There is much debate about how much protection cities can offer undocumented immigrants. Most municipal police departments book inmates at their local county jails, which cross-reference inmate information with national databases searching for outstanding warrants. This common practice puts undocumented immigrant inmates on ICE's radar, regardless of whether they have been convicted of a crime or violated the stated policies of the city in which they live. Immigration authorities can then issue detainer requests asking county jails to hold people believed to be undocumented immigrants.

It's Ada County Sheriff's Office policy to honor such requests after a suspect's charge has cleared, but new directives could put detainees in ICE's hands before they've been granted due process—or told their families they've been arrested.

"It's a very inhumane way to carry out enforcement and the people who suffer the most are children," said Andrade Legal founder Maria Andrade at a panel discussion on immigration law at the University of Idaho College of Law in February.

From Jan. 1, 2016 to Jan. 31, Ada County held 89 inmates on detainer requests for ICE.

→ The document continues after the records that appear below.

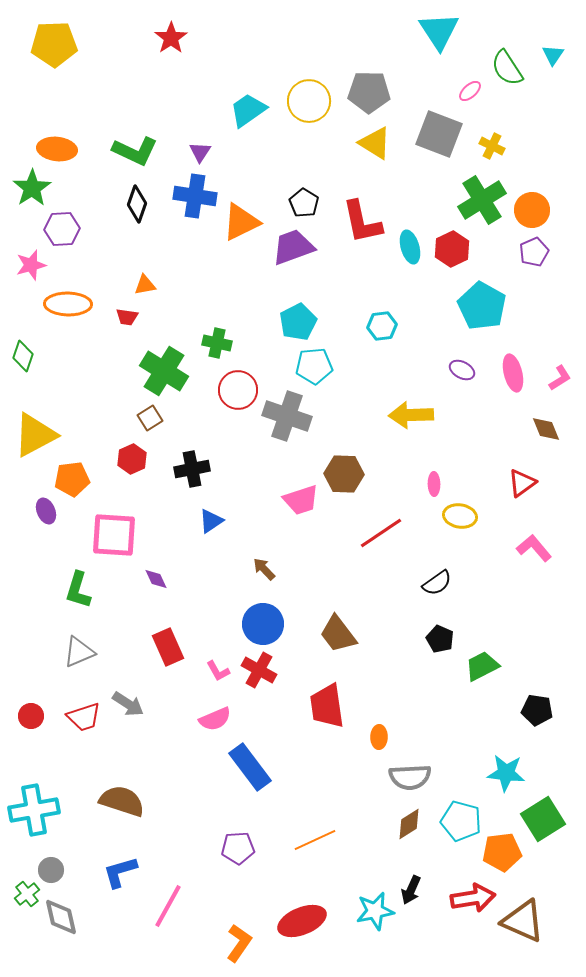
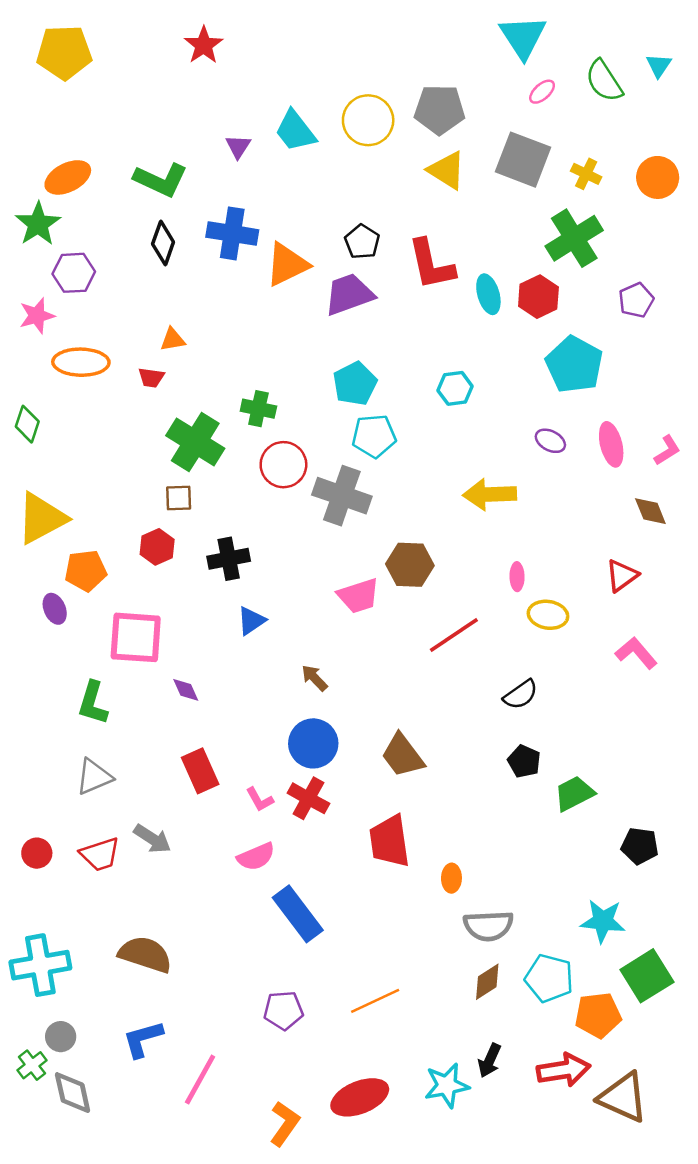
pink ellipse: (470, 91) -> (542, 92), moved
cyan trapezoid: (248, 110) -> (295, 131), turned -93
orange ellipse: (57, 149) -> (68, 177), turned -33
purple triangle: (200, 152) -> (238, 146), moved
orange circle: (532, 210) -> (658, 177), moved
brown square: (150, 418) -> (179, 498), turned 30

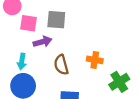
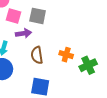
green cross: (119, 82) -> (88, 65), moved

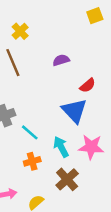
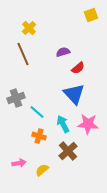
red semicircle: (88, 85) -> (78, 68), moved
orange cross: (32, 161) -> (39, 136), turned 32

There are no sanctuary cities in Idaho, but Chaney's bill raises the stakes for city councils that resist the reset of immigration policy coming from the White House. The bill would deny up to half of sales tax revenue to cities that refuse or fail to comply with federal immigration law.

This is not Chaney's first stab at creating what he called a "proactive prohibition of the sorts of policies that intentionally seek to obstruct Immigration and Customs Enforcement." A previous version, HB 76, was fiercely opposed by Idaho agricultural groups as an attack on their labor force, which is estimated to be 90-95 percent foreign born. HB 198 is Chaney's attempt at "splitting the baby"—aimed at easing the concerns of powerful interest groups in his district that would "allow them to remain neutral" to his effort. It didn't fly.

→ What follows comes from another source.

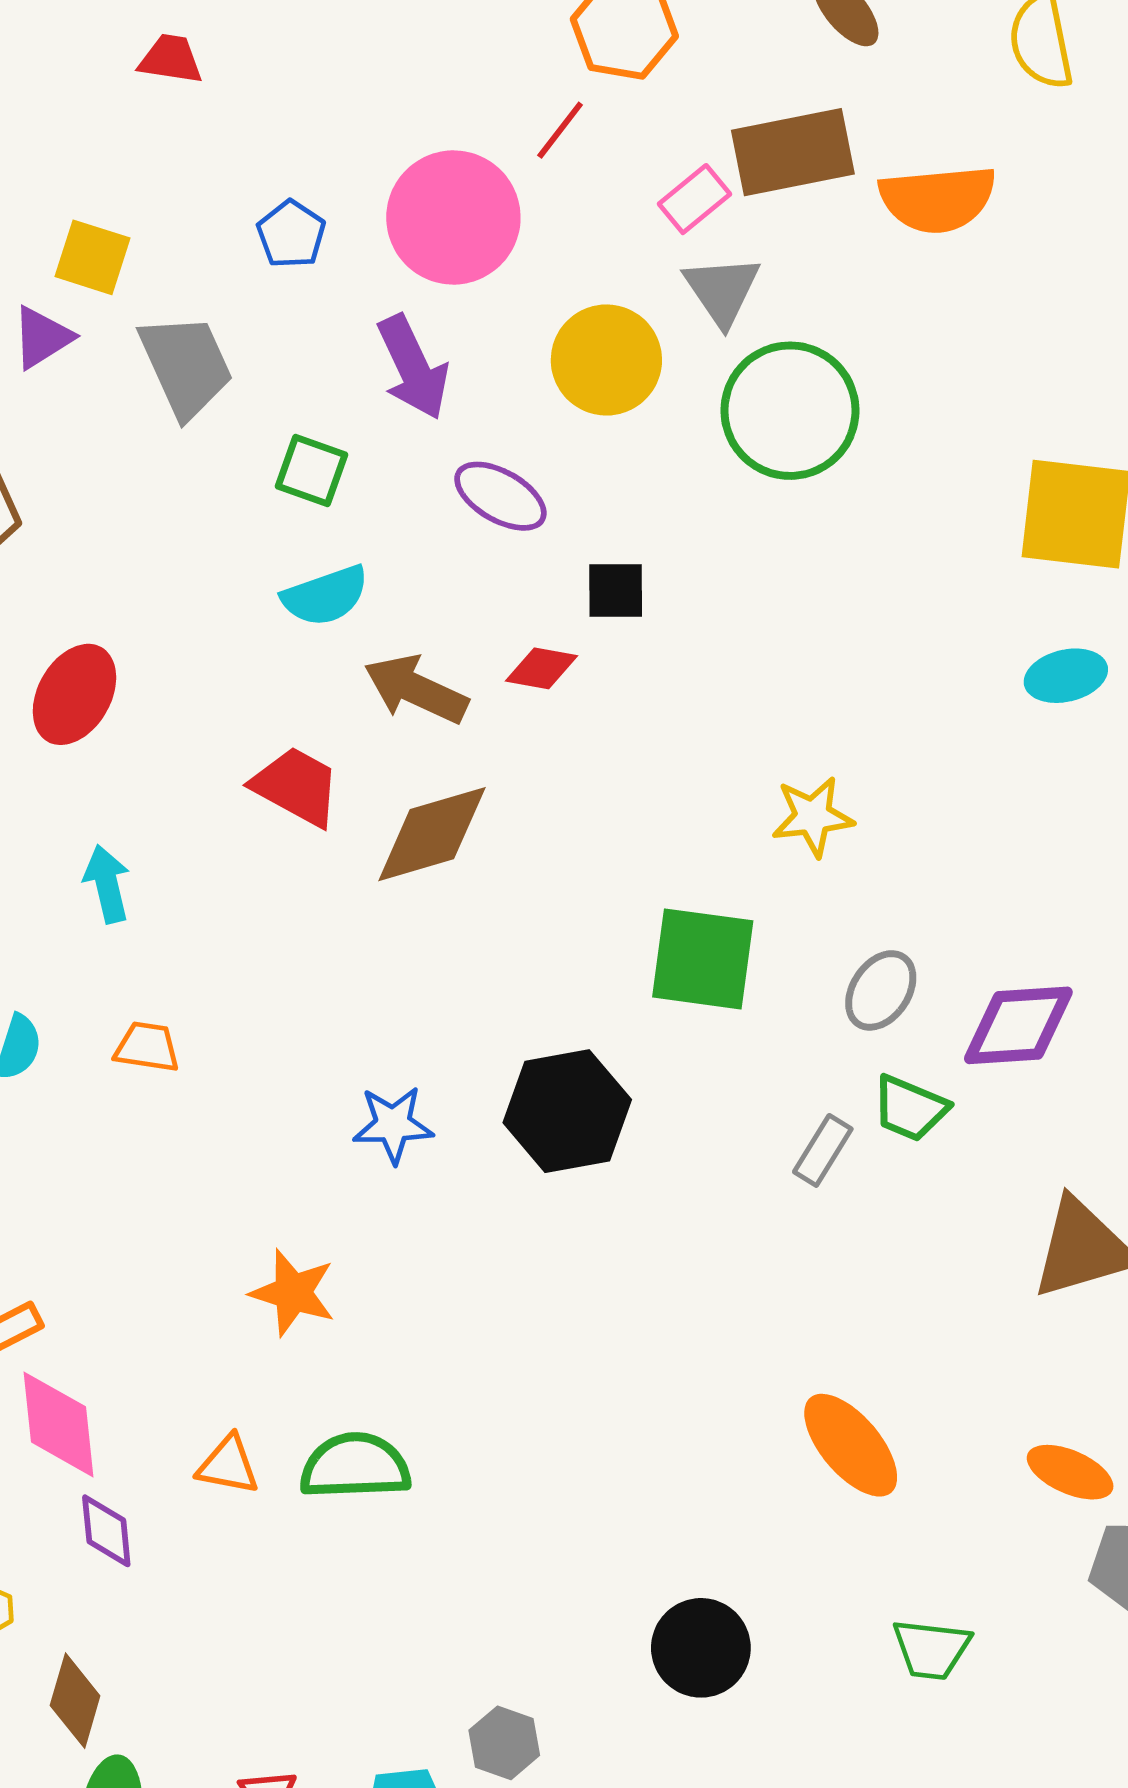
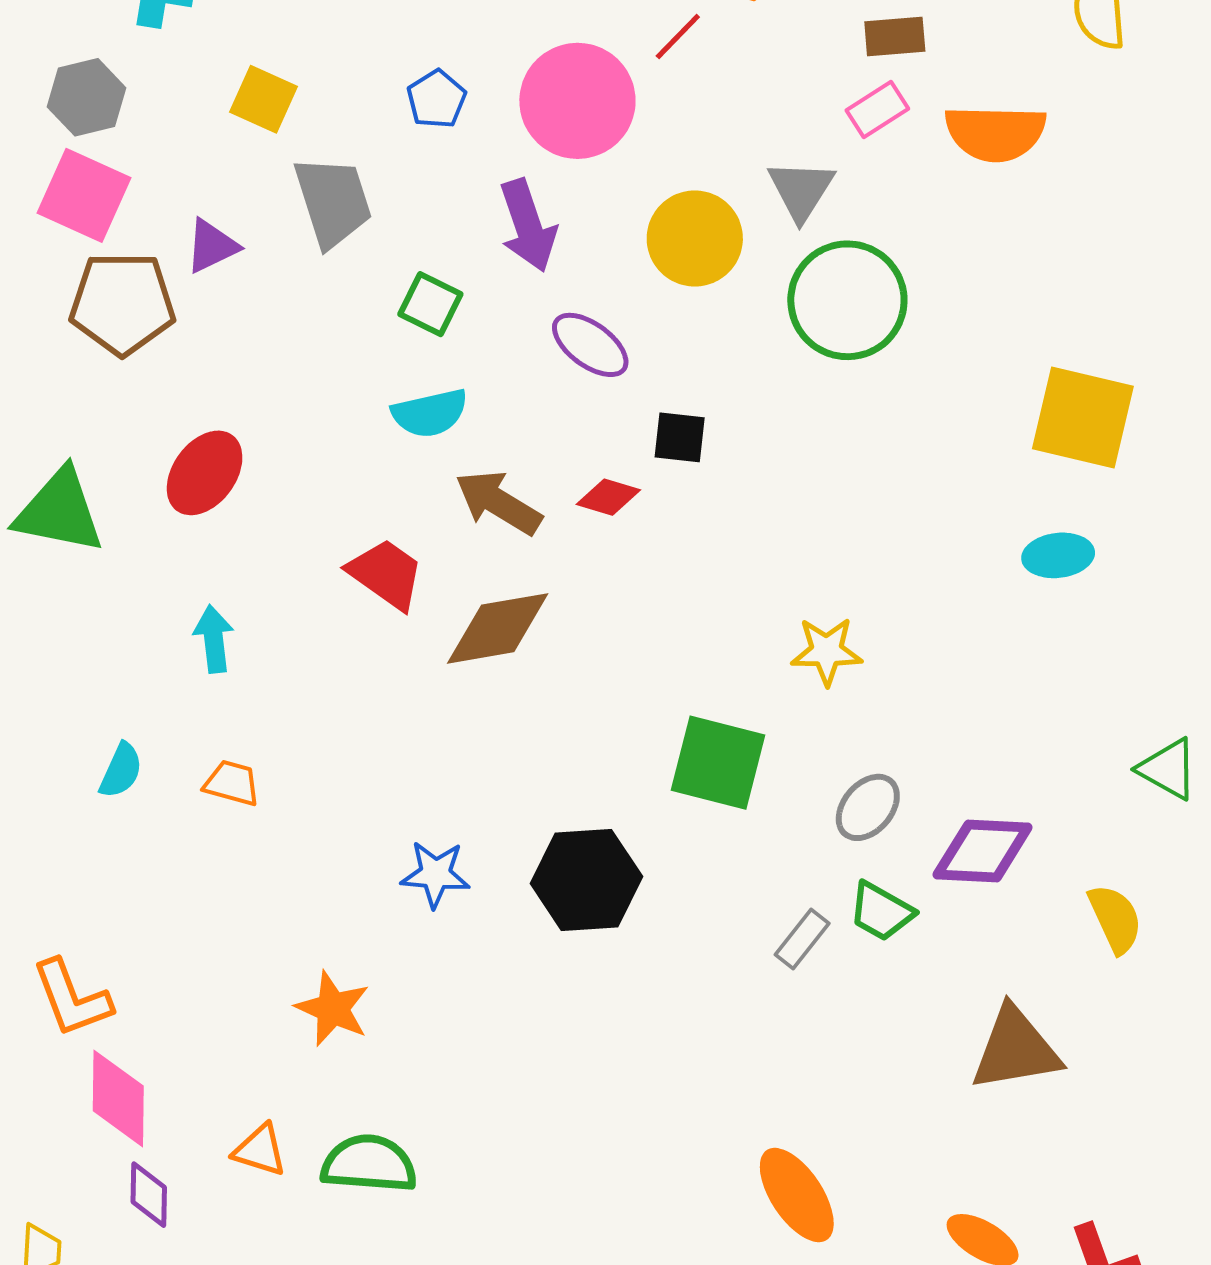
brown rectangle: (793, 152) -> (895, 37), moved, size x0.6
pink rectangle: (694, 199) -> (877, 109), moved
purple triangle: (42, 337) -> (212, 246), moved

"We would never be supportive of the bill, and we're reassessing whether we can remain neutral," said Idaho Dairymen's Association Executive Director Bob Naerebout, who joined Braden Jensen of the Idaho Farm Bureau and Hyde Park Mennonite Fellowship Pastor Marc Schlegel-Preheim to call for fixes to the guest worker visa program.

Naerebout said he has no knowledge of undocumented laborers at his members' dairies, but it's likely the percentage of Idaho agricultural and dairy workers who are undocumented immigrants reflects the national average of more than 70 percent. The requested changes to the H2A worker visa program would lengthen the duration of a guest worker's stay to up to three years, allowing laborers to work non-seasonal agricultural jobs.

If adopted, the expanded-stay visas would send a message of stability to employers and employees, but the movement coming from the Idaho Legislature and Washington, D.C. has sent another message. If Chaney's bill becomes law, and cities and counties are railroaded into compliance with the immigration sweeps proposed by Trump, the result would be the destruction of the Gem State's agricultural industry, which makes up approximately 20 percent of its total economic output.

According to a study by the New American Economy, there are nearly 103,000 immigrants living in Idaho—6.3 percent of the population. Their combined spending power is approximately $1.5 billion and, in 2014, they paid more than $460 million in taxes. Immigrant-owned companies employ 14,616 people. Approximately 42,000 immigrants living in Idaho are thought to be undocumented.

Though, as a whole, foreign-born people have lower education attainment rates than native-born citizens, foreign nationals make up 6.6 percent of the STEM worker population, 10.9 percent of STEM master's degree candidates and 36.7 percent of STEM Ph.D. students.

"If you wave a wand and the labor's gone, Idaho's economy collapses," Naerebout said.